Burt Kennedy è una cineasta serio; magari non propriamente
un autore come si intende qui in
Europa, ma è un professionista in gamba e competente. Non per niente è anche
uno sceneggiatore (memorabili le sue collaborazioni con Budd Boetticher, tra
cui i notevoli I sette assassini, L’albero della vendetta e La valle dei Mohicani), e se c’è una
cosa su cui si può stare sicuri, è che gli sceneggiatori di Hollywood sono
persone dedite al lavoro. Comunque, per questo Il ritorno dei Magnifici Sette il nostro Burt si cimenta solo alla
regia, lasciando la sceneggiatura al giovane Larry Cohen. Il film è il sequel
del fortunato I Magnifici Sette di
John Sturges che, nel 1960, diede una scossa al genere western; e questo è forse
l’elemento più rilevante di quell’opera ma, purtroppo, è anche l’aspetto che
meno può essere replicato. La figura dell’anti-eroe ha già fatto il trionfale
ingresso nella storia del genere western con I Magnifici Sette e, quindi, qualunque riproposizione della formula
non può certo pretendere di avere anche solo il
riflesso di quel successo. Per cui, meno male che in regia c’è Burt
Kennedy che, se è scontato che debba provare a replicare il capostipite,
perlomeno si preoccupa che il suo film abbia comunque la dignità di opera
cinematografica. Del cast originale rimane solo Yul Brynner nei panni di Chris,
mentre la parte di Vin tocca a Robert Fuller
(pare che Brynner abbia posto il veto sulla partecipazione di Steve
McQueen), mentre l’ultimo dei Sette originali che è rimasto, Chico, è qui interpretato
da un anonimo Juliàn Mateos (in luogo dell’ambiguo ma carismatico Horst
Buchholtz).
In generale il livello qualitativo del gruppo di personaggi al
centro della storia è inferiore a quello precedente, sebbene siano interessanti
Warren Oates nei panni di Colbee (il dongiovanni) e Claude Akins in quelli di Frank,
l’aspirante suicida. Curiosa la
presenza di Fernando Rey nel ruolo del prete, mentre più ambigua e sfaccettata
la figura del cattivo di turno, Lorca a cui dà la grinta Emilio Fernandez.

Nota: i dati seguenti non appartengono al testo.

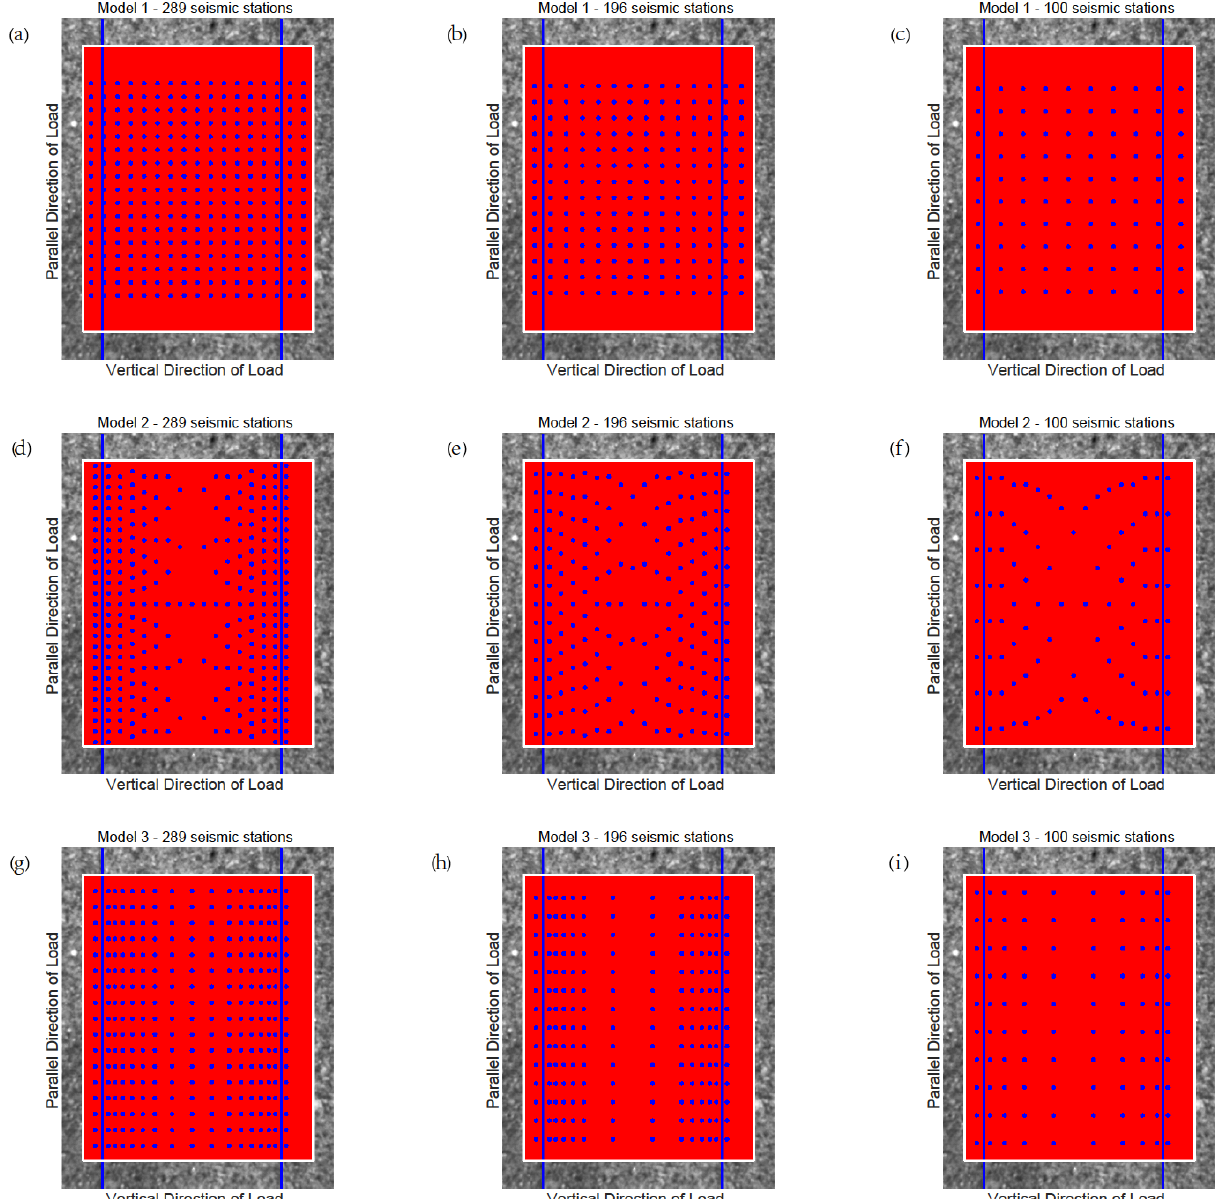
Figure C2. Three kinds of seismic monitoring models with different numbers of seismic monitoring stations for sample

Questi non è il classico prepotente avido che sfrutta i peones messicani; no, Lorca dice di avere motivazioni più profonde e serie. Lui vuole che i contadini costruiscano una
chiesa come santuario alla memoria dei suoi due figli morti durante una delle
tante guerre locali: se i peones non
combattono quando c’é da combattere, almeno che dessero il loro contributo alla
memoria di quelli che in battaglia c’erano morti.
In realtà, i due figli di
Lorca era ben lungi dall’essere gli eroi che voleva il padre; forse proprio il
senso di colpa verso i figli mandati controvoglia a combattere e a morire, dava
origine alle insane pretese dell’uomo nei confronti dei poveri contadini. In
ogni caso è uno spunto critico interessante perché, pur con tutti i distinguo del
caso, un certo opportunismo dei peones, che avevano certamente la
giustificazione di una vita dura e poverissima, li metteva spesso nelle
condizioni di subire le angherie dei prepotenti piuttosto che provare a
ribellarsi. Ma si tratta solo di un'interpretazione, vista poi nell’ottica del cattivo
della storia e quindi non può certo dirsi condivisa dagli autori; ma il rilievo
rimane.
Nel complesso il film è un piacevole pretesto per godersi le
straordinarie musiche di Elmer Bernstein, le stesse del capitolo originale,
riproposte anche per questa seconda avventura dei Sette.